## Prompt
Copy the text lines of every entry below word for word, leaving out the pictures.

## Exercise material
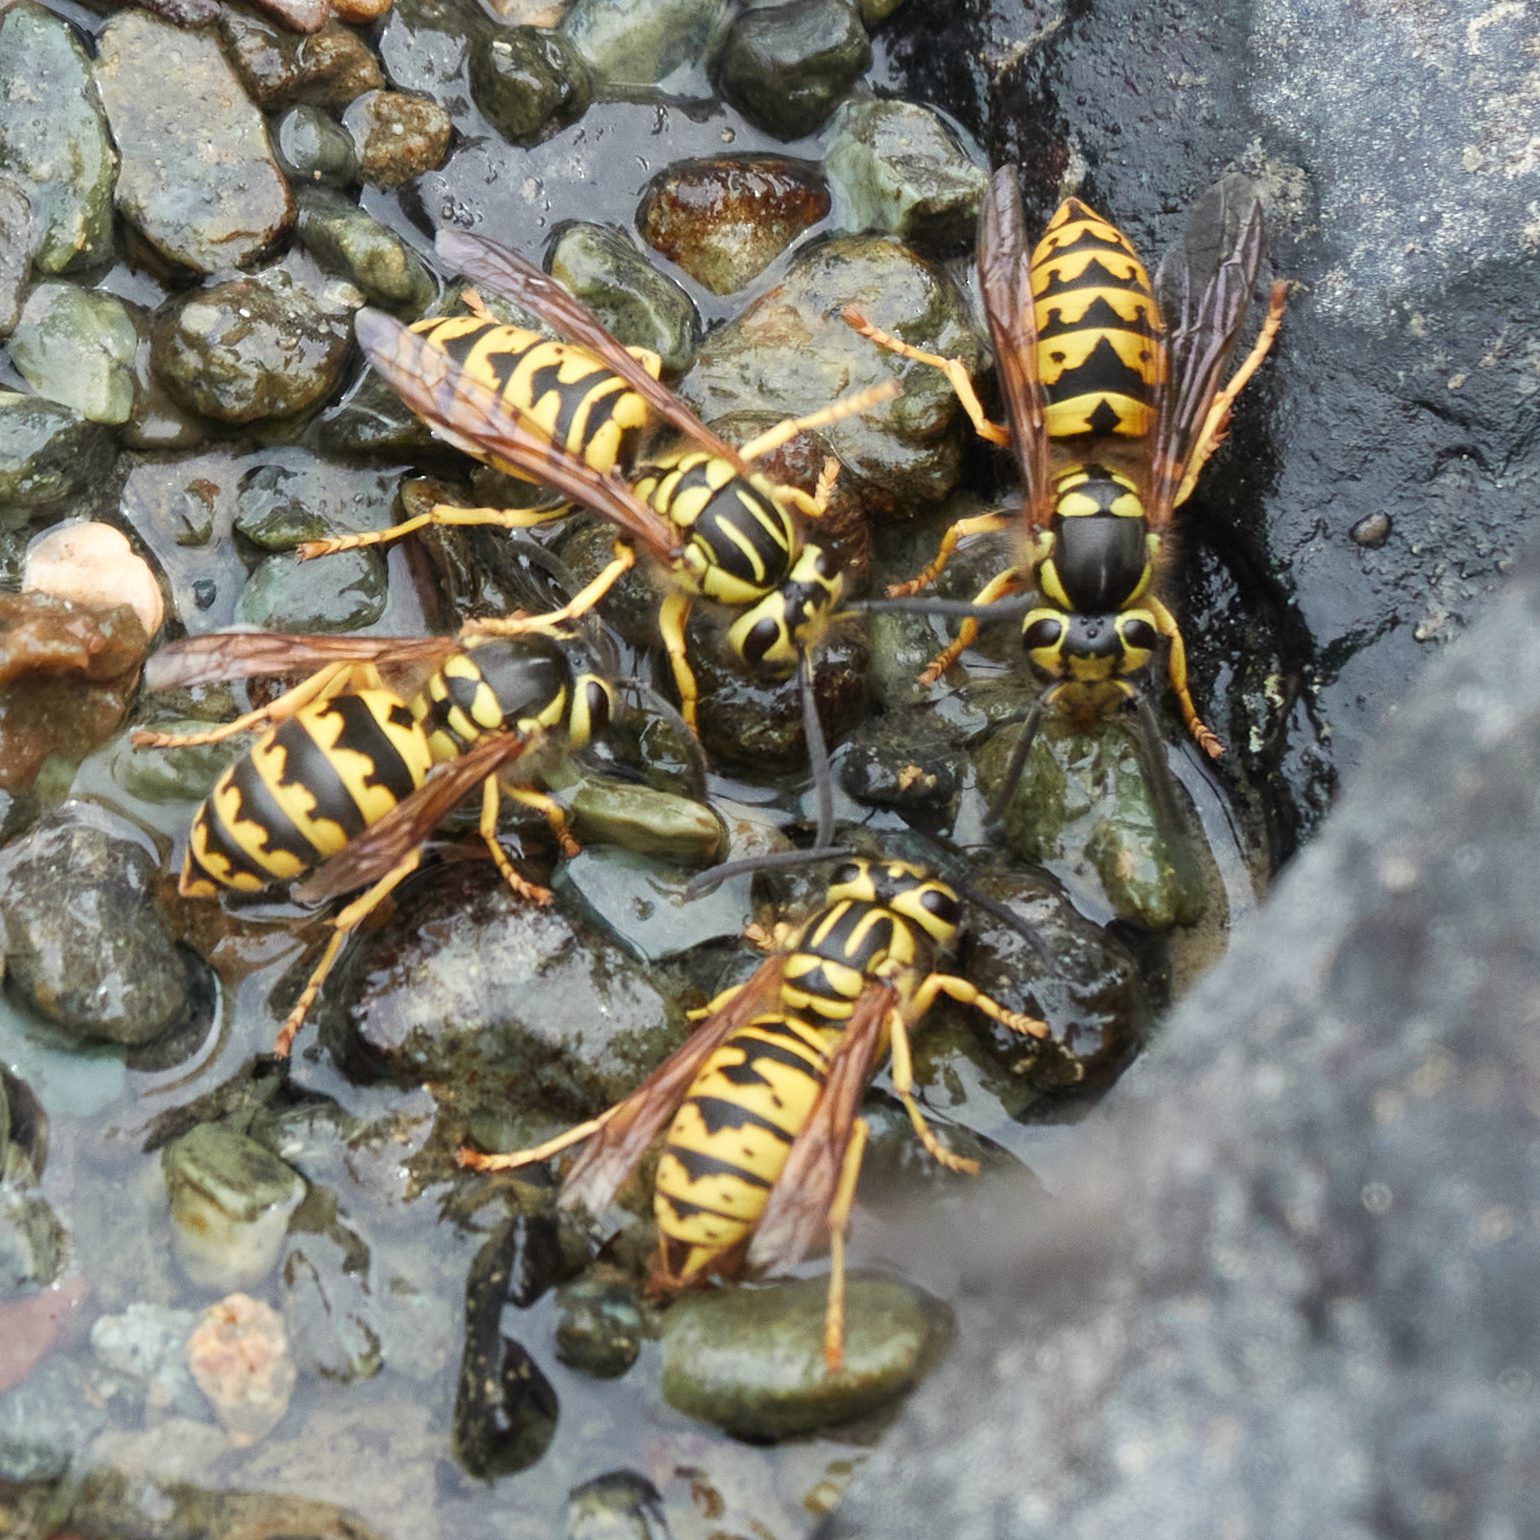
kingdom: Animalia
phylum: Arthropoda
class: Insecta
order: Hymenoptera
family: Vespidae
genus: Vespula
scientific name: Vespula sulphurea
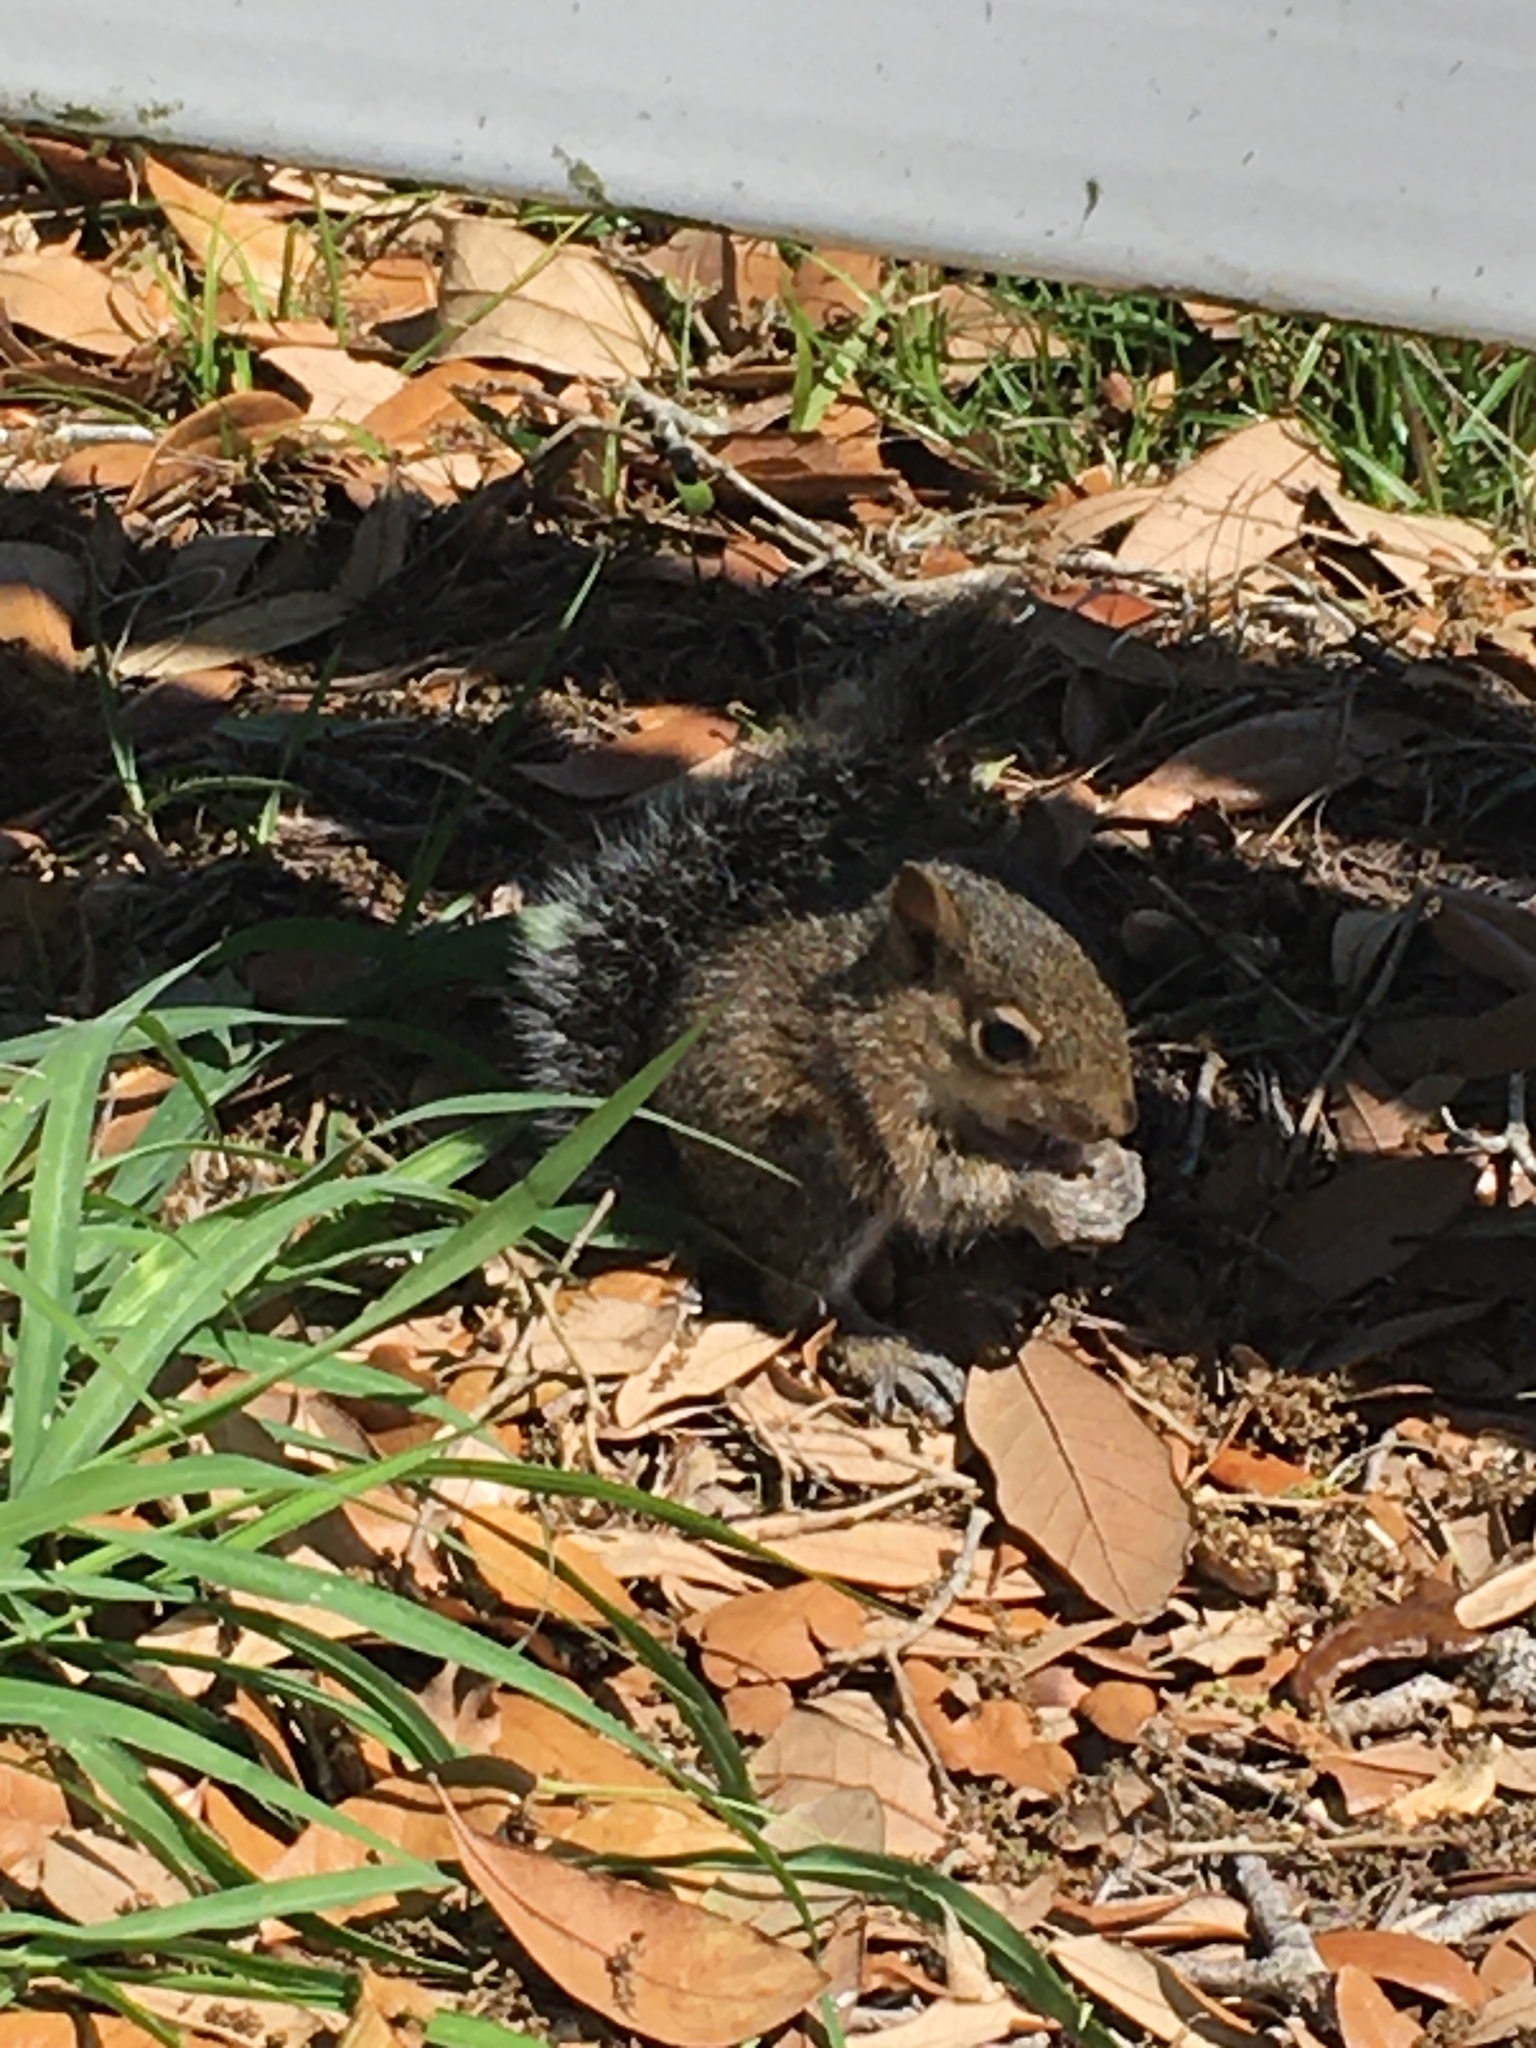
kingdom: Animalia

## Task solution
kingdom: Animalia
phylum: Arthropoda
class: Insecta
order: Hymenoptera
family: Vespidae
genus: Vespula
scientific name: Vespula sulphurea
kingdom: Animalia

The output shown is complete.